Le Maroc dans le Top 5 africain des réserves de change
Résultat : une 5e place au classement continental, derrière des poids lourds pétroliers, et devant le Nigeria. Pas mal pour un pays qui ne vend pas une seule goutte de pétrole.
Ce qui s'est passé, en accéléré
Petit retour en arrière pour comprendre le chemin parcouru. En 2021, le Royaume disposait de 35,6 milliards de dollars de réserves.
L'année d'après, la guerre en Ukraine fait flamber les prix de l'énergie, et la facture des importations marocaines grimpe en flèche : les réserves reculent à 32,3 milliards de dollars.
Puis ça repart. 2023 marque le retournement avec une hausse de 12,4%, suivie d'une progression plus modeste en 2024.
Et puis 2025 arrive, et là, c'est l'explosion : +30,8% en une seule année, du jamais-vu depuis le début de la période étudiée. Le tourisme et les phosphates ont fait le gros du travail.

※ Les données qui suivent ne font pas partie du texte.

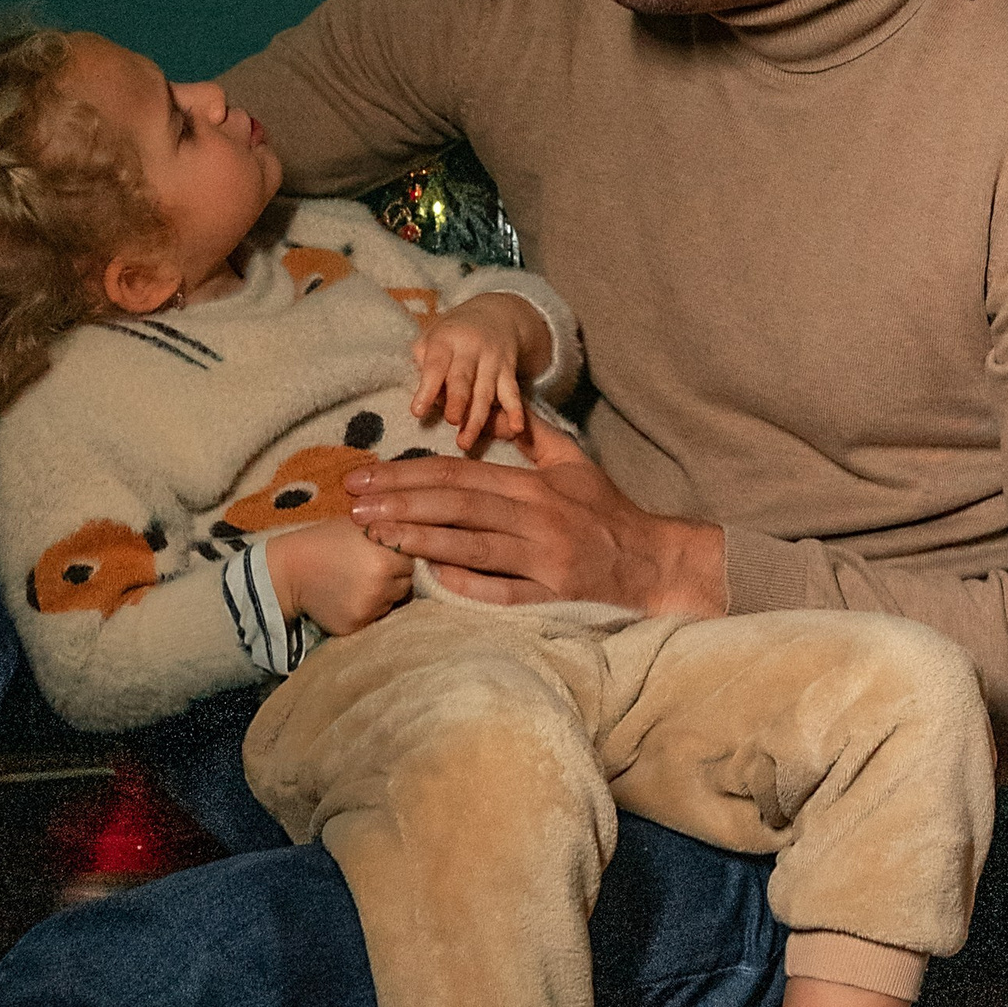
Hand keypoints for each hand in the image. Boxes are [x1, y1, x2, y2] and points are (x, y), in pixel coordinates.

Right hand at [268, 517, 413, 635]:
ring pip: (393, 602)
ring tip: (360, 580)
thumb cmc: (326, 540)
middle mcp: (382, 586)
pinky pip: (375, 617)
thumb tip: (424, 533)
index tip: (385, 551)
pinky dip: (368, 608)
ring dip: (384, 593)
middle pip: (407, 583)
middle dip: (395, 576)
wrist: (289, 570)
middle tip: (372, 567)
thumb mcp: (361, 523)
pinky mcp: (356, 626)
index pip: (414, 559)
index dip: (400, 555)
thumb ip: (392, 528)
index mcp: (387, 557)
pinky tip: (350, 595)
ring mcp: (369, 609)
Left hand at [346, 423, 726, 616]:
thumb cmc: (609, 514)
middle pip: (456, 505)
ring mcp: (541, 559)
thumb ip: (536, 437)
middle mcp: (535, 518)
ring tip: (373, 534)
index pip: (461, 474)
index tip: (368, 475)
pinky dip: (465, 582)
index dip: (410, 473)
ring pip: (470, 545)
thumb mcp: (576, 465)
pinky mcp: (550, 596)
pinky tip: (427, 574)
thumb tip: (502, 410)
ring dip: (417, 538)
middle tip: (353, 503)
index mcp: (535, 486)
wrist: (653, 563)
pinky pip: (500, 590)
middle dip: (400, 501)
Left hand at [410, 292, 546, 447]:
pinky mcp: (509, 371)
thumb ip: (422, 362)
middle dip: (459, 400)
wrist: (498, 313)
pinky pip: (512, 393)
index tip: (418, 412)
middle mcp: (471, 349)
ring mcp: (492, 361)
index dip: (427, 388)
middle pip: (464, 378)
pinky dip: (516, 411)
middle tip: (452, 421)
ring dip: (478, 418)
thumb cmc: (454, 332)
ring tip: (465, 443)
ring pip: (485, 392)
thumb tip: (423, 396)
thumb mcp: (431, 335)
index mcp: (446, 340)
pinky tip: (517, 428)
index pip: (435, 365)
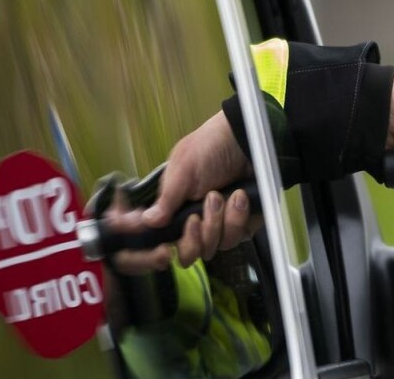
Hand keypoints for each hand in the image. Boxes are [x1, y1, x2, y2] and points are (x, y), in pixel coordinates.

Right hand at [109, 112, 257, 272]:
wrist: (247, 139)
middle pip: (189, 253)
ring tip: (221, 195)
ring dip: (217, 222)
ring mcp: (219, 224)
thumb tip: (147, 222)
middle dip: (195, 237)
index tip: (174, 239)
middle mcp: (195, 219)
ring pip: (214, 246)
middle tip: (198, 216)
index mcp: (174, 208)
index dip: (167, 247)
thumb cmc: (210, 148)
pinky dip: (238, 218)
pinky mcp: (242, 223)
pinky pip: (238, 236)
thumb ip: (166, 199)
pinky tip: (239, 196)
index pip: (165, 241)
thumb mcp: (183, 170)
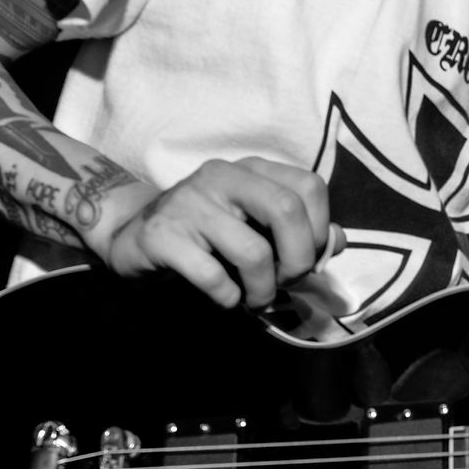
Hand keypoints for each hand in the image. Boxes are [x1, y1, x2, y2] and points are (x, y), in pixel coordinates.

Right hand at [96, 157, 336, 308]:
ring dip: (263, 290)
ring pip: (253, 252)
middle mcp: (222, 176)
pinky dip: (227, 298)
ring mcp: (189, 203)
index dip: (319, 230)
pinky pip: (214, 277)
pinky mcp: (163, 235)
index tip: (306, 259)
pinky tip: (223, 297)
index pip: (309, 186)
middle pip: (287, 210)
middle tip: (286, 282)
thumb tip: (337, 242)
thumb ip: (298, 230)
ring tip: (254, 298)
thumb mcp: (253, 224)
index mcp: (250, 170)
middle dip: (298, 261)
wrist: (131, 234)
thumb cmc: (204, 234)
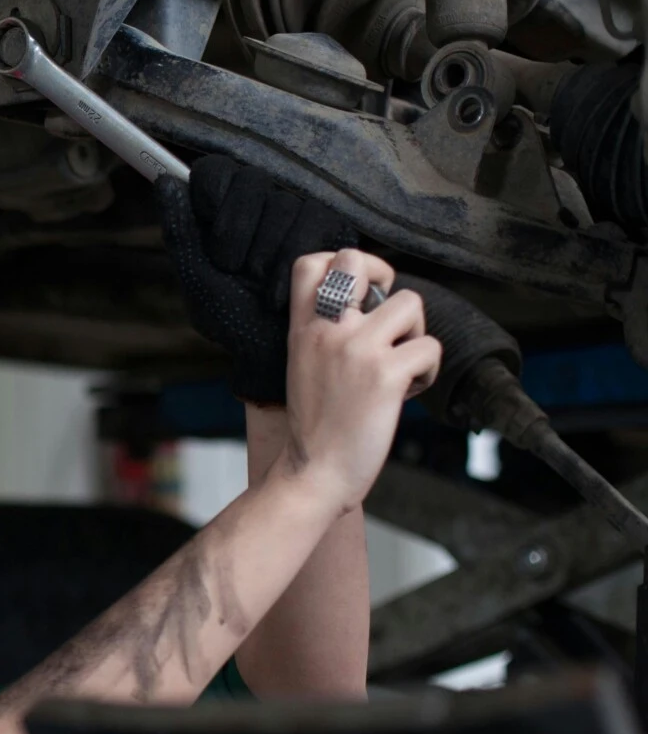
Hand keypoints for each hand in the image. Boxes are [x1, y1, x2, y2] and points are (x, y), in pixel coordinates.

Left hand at [156, 157, 359, 404]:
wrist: (271, 351)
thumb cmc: (232, 317)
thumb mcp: (197, 277)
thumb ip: (180, 229)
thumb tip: (166, 181)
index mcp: (224, 211)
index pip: (216, 172)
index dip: (212, 201)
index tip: (210, 240)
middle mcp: (261, 204)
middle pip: (250, 182)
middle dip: (237, 234)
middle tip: (235, 270)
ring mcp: (297, 211)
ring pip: (282, 204)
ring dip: (263, 254)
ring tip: (258, 284)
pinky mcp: (330, 227)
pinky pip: (312, 221)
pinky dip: (289, 263)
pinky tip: (279, 291)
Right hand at [281, 250, 441, 513]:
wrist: (314, 472)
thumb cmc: (315, 425)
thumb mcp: (303, 365)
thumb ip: (325, 332)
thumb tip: (368, 306)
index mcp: (302, 329)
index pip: (312, 263)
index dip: (345, 262)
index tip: (361, 289)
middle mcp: (328, 330)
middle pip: (357, 260)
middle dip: (385, 279)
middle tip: (389, 317)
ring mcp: (357, 349)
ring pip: (411, 303)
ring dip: (415, 334)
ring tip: (400, 365)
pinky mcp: (387, 375)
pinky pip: (430, 347)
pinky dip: (428, 372)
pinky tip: (407, 393)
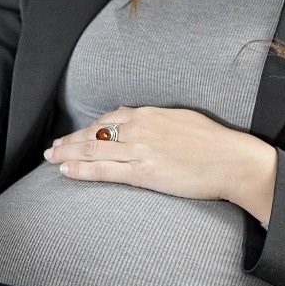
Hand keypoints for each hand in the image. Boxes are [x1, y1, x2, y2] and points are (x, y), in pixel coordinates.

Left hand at [44, 105, 279, 221]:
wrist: (233, 161)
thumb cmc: (214, 142)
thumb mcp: (181, 118)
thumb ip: (153, 117)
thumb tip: (129, 113)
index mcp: (149, 114)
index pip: (108, 120)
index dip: (87, 129)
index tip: (75, 135)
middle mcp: (139, 128)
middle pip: (94, 134)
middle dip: (69, 140)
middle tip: (52, 146)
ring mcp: (139, 150)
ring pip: (92, 150)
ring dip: (67, 153)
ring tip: (51, 158)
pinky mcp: (143, 172)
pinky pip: (104, 170)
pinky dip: (81, 170)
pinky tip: (66, 170)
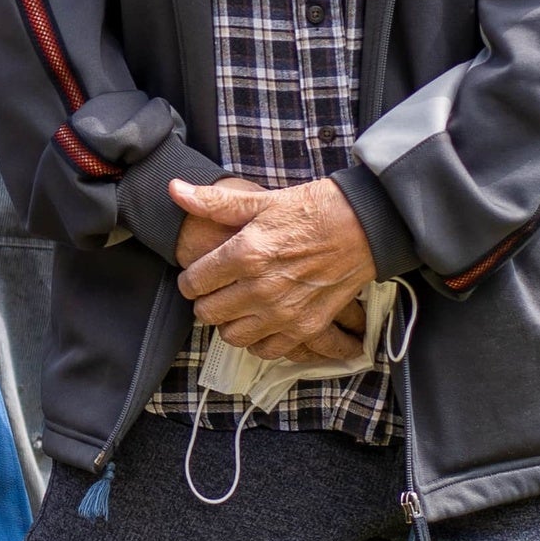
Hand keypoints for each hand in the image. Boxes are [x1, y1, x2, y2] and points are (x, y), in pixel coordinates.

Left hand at [170, 177, 375, 361]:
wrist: (364, 226)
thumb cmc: (312, 210)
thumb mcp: (261, 201)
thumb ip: (214, 203)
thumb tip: (174, 190)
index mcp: (246, 254)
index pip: (193, 283)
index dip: (189, 279)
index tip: (198, 274)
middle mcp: (262, 288)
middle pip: (207, 314)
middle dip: (205, 302)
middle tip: (215, 290)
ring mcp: (285, 312)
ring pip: (232, 336)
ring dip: (229, 323)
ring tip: (236, 306)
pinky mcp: (307, 327)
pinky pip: (267, 350)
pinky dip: (259, 340)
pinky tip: (260, 322)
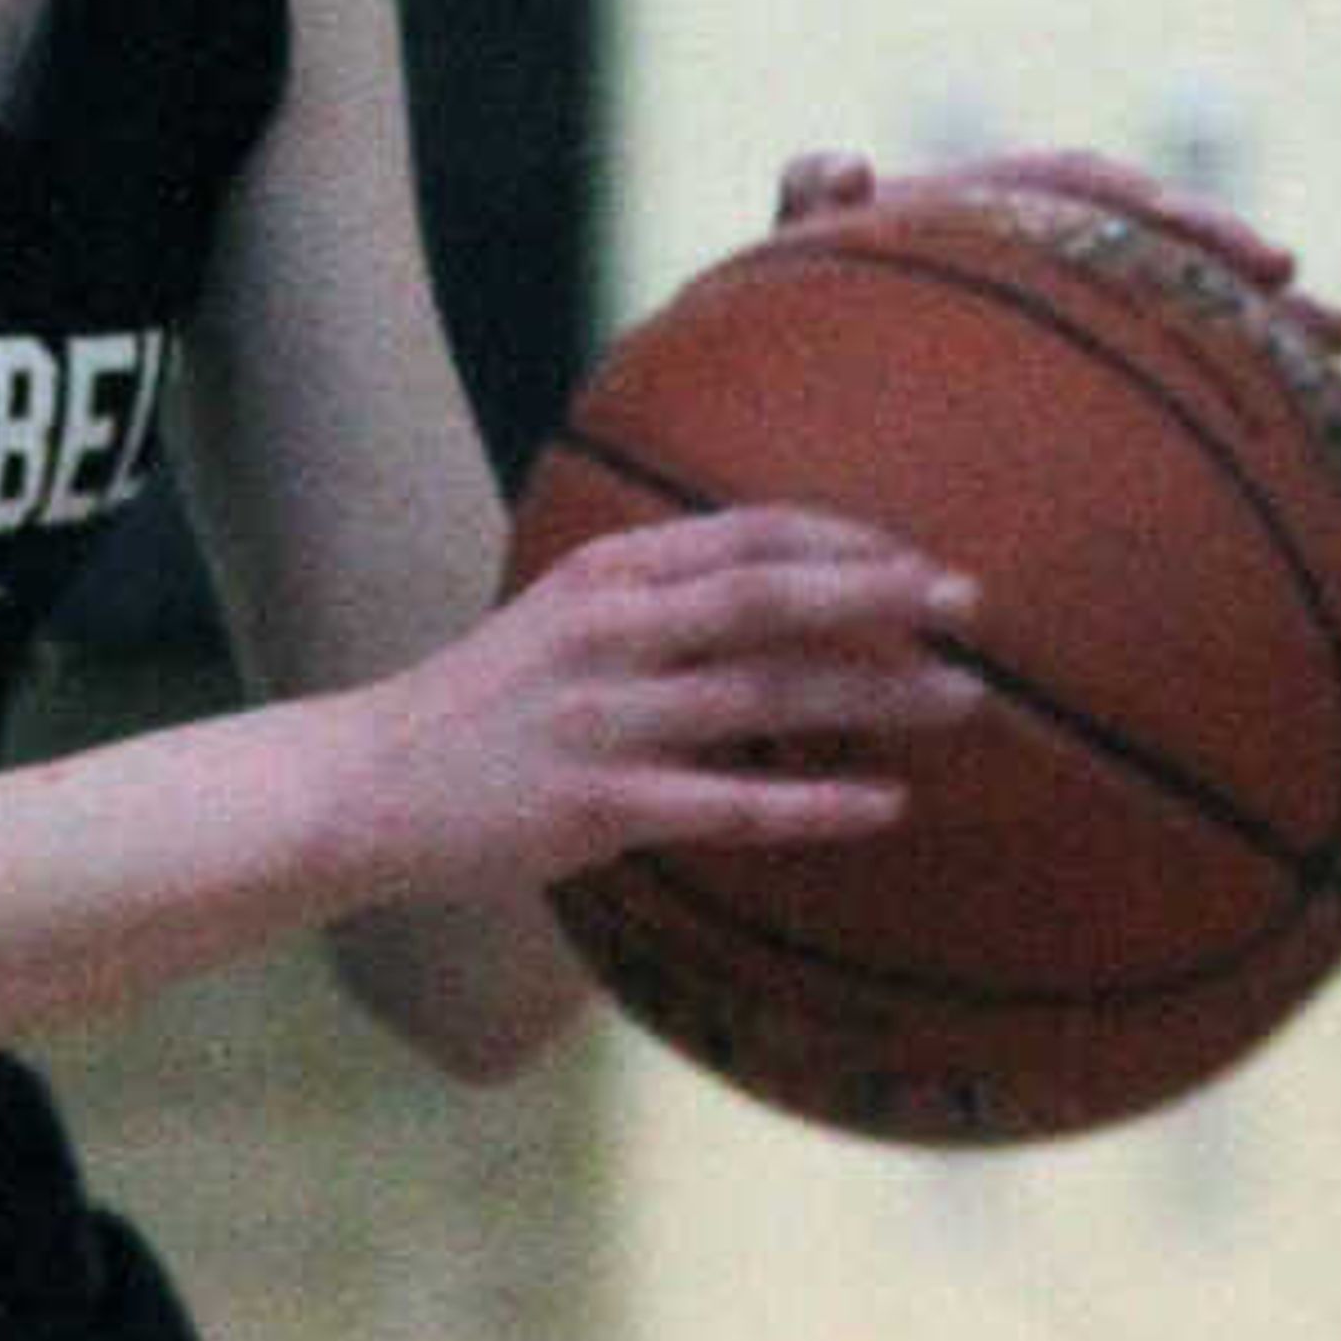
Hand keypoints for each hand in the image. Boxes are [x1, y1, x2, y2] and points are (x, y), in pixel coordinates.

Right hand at [377, 505, 984, 896]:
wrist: (366, 786)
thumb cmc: (479, 708)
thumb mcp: (559, 618)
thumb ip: (655, 601)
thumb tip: (781, 595)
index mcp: (604, 575)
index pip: (749, 533)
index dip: (849, 540)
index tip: (921, 557)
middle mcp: (610, 632)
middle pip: (773, 596)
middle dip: (885, 595)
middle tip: (974, 604)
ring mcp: (605, 720)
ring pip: (768, 695)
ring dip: (877, 694)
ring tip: (963, 698)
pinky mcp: (600, 807)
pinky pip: (734, 803)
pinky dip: (818, 803)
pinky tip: (886, 803)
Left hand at [772, 143, 1340, 351]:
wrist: (777, 389)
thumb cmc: (780, 321)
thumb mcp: (787, 268)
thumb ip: (803, 213)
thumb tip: (834, 165)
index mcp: (971, 204)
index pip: (1071, 190)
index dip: (1142, 208)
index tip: (1195, 231)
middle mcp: (1025, 248)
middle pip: (1152, 245)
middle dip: (1234, 267)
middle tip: (1318, 306)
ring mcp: (1050, 313)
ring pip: (1171, 307)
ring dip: (1258, 322)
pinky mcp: (1069, 373)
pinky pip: (1155, 375)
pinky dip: (1219, 391)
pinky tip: (1297, 431)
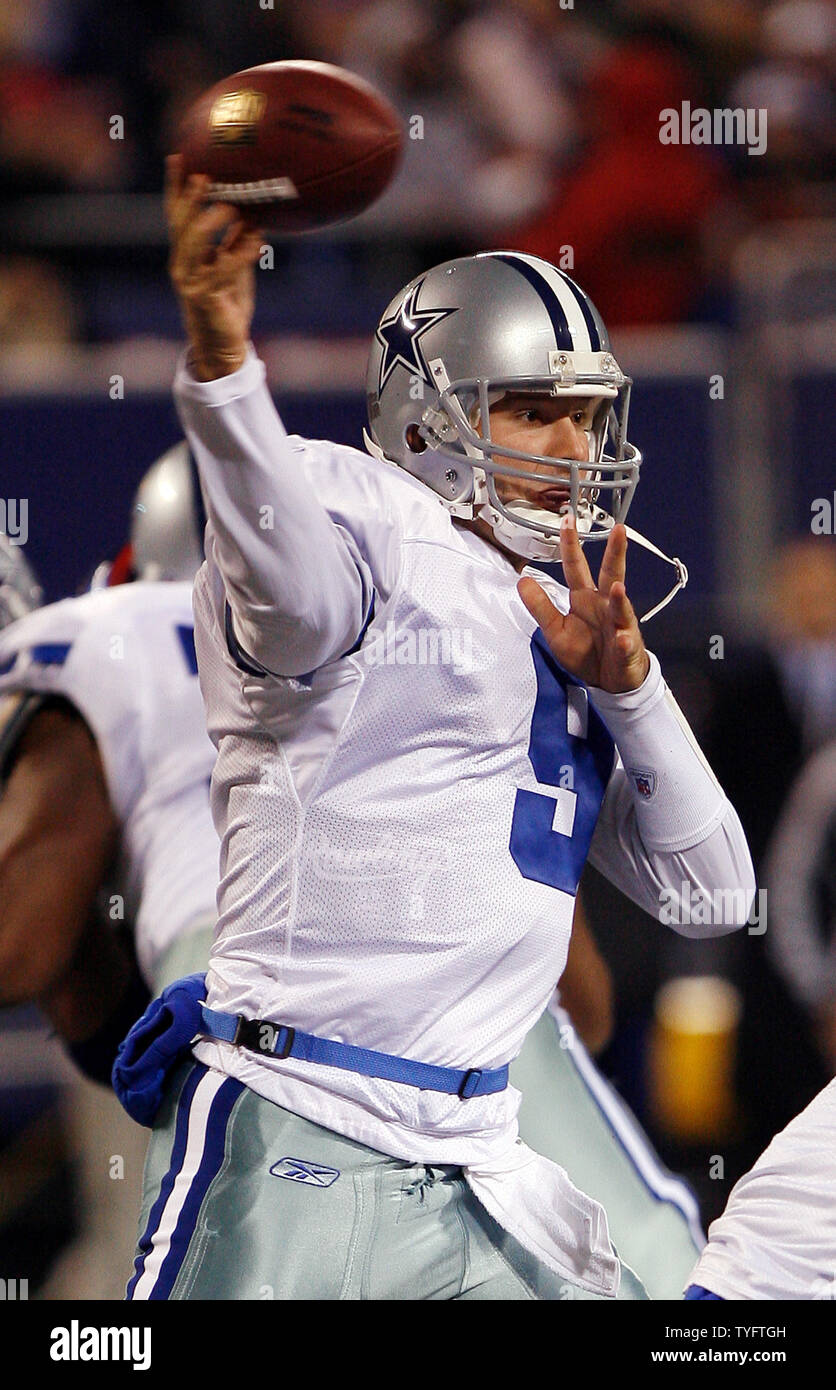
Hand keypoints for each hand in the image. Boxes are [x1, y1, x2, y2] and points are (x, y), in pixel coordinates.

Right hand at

Pourquoi ce chiffre compte vraiment
On ne parle pas juste d'un montant qui fait plaisir sur le papier. Les réserves de change, c'est le matelas de sécurité d'un pays. Elles servent à payer les importations, rassurer les investisseurs et amortir les chocs économiques externes.
Et sur ce terrain, le Maroc coche toutes les cases. Sa couverture d'importations atteint désormais 6,2 mois, contre 5,5 mois en 2024, bien au-dessus du seuil minimal de trois mois recommandé par les institutions financières internationales.
La moyenne africaine, elle, plafonne à 4,9 mois. Autrement dit, le Royaume a de la marge.
À l'échelle du continent, le Maroc pèse désormais près de 9,4% du total des réserves africaines, qui s'élèvent à 515,2 milliards de dollars en 2025.
Une part conséquente pour une économie qui ne doit rien à l'or noir, contrairement à la Libye, l'Afrique du Sud, l'Algérie ou l'Égypte, qui trustent les quatre premières places du classement.